▶ [Stated goal]:
Extract the lines of the rows below without any change, from the line with "phylum: Basidiomycota" up to and including the final line of the rows.

▶ [Exercise input]:
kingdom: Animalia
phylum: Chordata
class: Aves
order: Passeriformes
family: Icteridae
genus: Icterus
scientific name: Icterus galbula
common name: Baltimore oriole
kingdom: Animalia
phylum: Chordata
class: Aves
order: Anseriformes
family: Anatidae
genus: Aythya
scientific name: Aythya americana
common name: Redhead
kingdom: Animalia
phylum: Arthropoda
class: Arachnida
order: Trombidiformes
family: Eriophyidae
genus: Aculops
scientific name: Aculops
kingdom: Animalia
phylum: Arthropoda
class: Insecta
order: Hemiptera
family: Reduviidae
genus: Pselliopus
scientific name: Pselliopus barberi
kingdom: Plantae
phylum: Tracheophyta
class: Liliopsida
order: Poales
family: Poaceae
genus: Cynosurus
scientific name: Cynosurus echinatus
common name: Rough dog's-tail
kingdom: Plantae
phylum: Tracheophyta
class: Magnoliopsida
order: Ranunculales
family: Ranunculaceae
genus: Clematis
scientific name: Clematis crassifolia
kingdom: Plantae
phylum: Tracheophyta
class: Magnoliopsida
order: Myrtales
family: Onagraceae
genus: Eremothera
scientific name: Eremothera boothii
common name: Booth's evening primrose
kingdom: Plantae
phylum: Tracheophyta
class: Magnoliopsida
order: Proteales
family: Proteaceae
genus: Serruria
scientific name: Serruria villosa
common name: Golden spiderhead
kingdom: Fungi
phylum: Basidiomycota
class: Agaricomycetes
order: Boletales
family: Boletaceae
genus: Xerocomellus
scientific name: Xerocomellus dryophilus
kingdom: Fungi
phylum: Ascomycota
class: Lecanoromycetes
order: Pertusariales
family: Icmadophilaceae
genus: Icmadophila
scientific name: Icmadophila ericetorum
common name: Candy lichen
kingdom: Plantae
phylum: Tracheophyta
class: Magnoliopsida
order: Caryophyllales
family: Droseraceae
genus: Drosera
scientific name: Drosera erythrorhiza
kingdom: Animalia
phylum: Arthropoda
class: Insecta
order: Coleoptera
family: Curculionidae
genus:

▶ [Response to the exercise]:
phylum: Basidiomycota
class: Agaricomycetes
order: Boletales
family: Boletaceae
genus: Xerocomellus
scientific name: Xerocomellus dryophilus
kingdom: Fungi
phylum: Ascomycota
class: Lecanoromycetes
order: Pertusariales
family: Icmadophilaceae
genus: Icmadophila
scientific name: Icmadophila ericetorum
common name: Candy lichen
kingdom: Plantae
phylum: Tracheophyta
class: Magnoliopsida
order: Caryophyllales
family: Droseraceae
genus: Drosera
scientific name: Drosera erythrorhiza
kingdom: Animalia
phylum: Arthropoda
class: Insecta
order: Coleoptera
family: Curculionidae
genus:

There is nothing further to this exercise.